Y2K work needed on federal support systems
While more than 95 percent of the data exchanges between the federal government and the states are ready for the Year 2000, some states have yet to finish work on systems supporting key federally funded programs, according to a U.S. Office of Management and Budget report issued on Monday.
Over the past year, OMB and federal organizations increasingly have been concerned that even though federal agencies were bringing their computer systems into compliance, some programs might be crippled because of Year 2000 problems in state systems that provide federal agencies with data. OMB has asked the federal agencies to work with the states to ensure that these problems do not occur.

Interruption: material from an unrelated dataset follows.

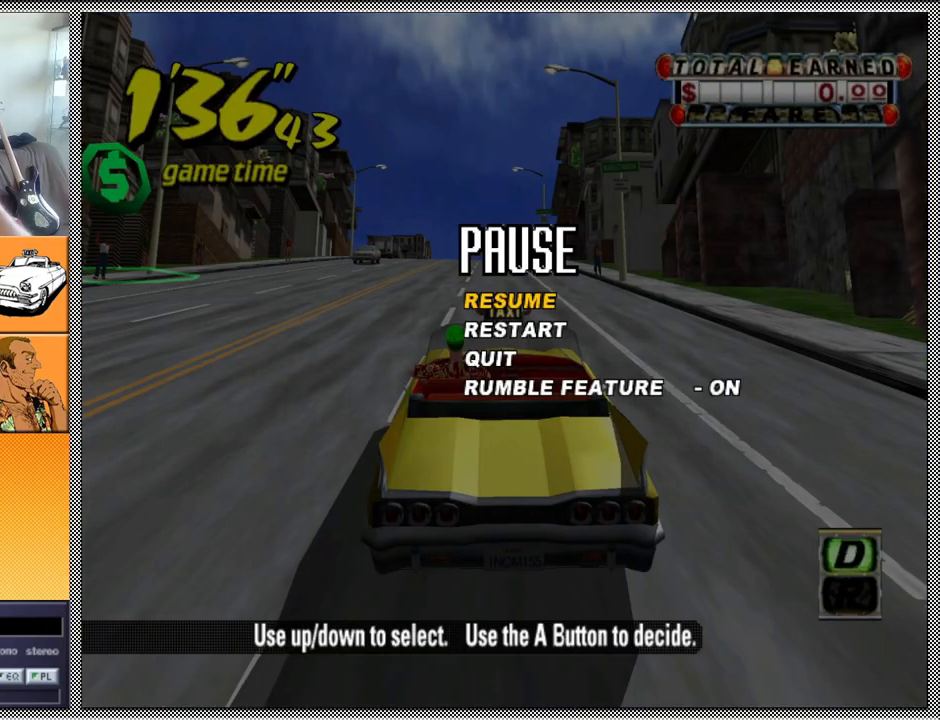
{"buttons": [], "left_stick": "center", "right_stick": "center", "events": []}
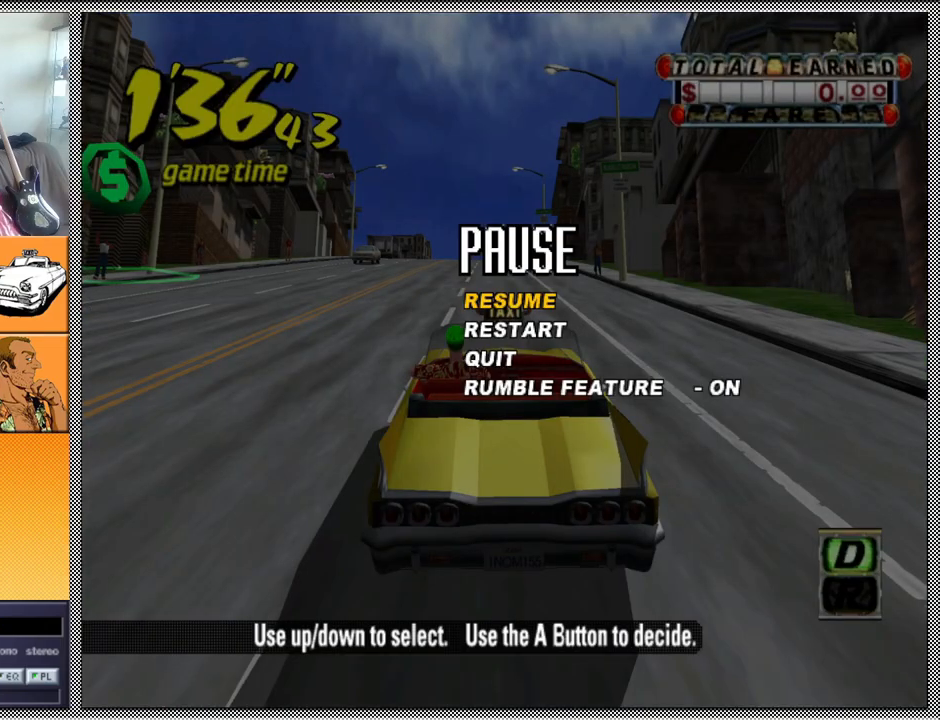
{"buttons": [], "left_stick": "center", "right_stick": "center", "events": []}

OMB found that of a total of 287 data exchanges between federal agencies and the states, only 11 are not yet compliant. Seventeen federal agencies were completely Year 2000-compliant and had finished testing on both the state and federal sides. Five agencies are involved with the 11 exchanges that remain: the Defense Department, with four; Transportation, with one; the Environmental Protection Agency, with one; Treasury, with four; and NASA, with one.
Numerous states expected compliance across the board by the end of November, but four reported December compliance dates for certain programs: Alabama and Illinois for child support enforcement, and Maryland and Nebraska for child nutrition programs.
The U.S. Department of Health and Human Services funds the child support enforcement programs, and the Agriculture Department supports the states' child nutrition programs.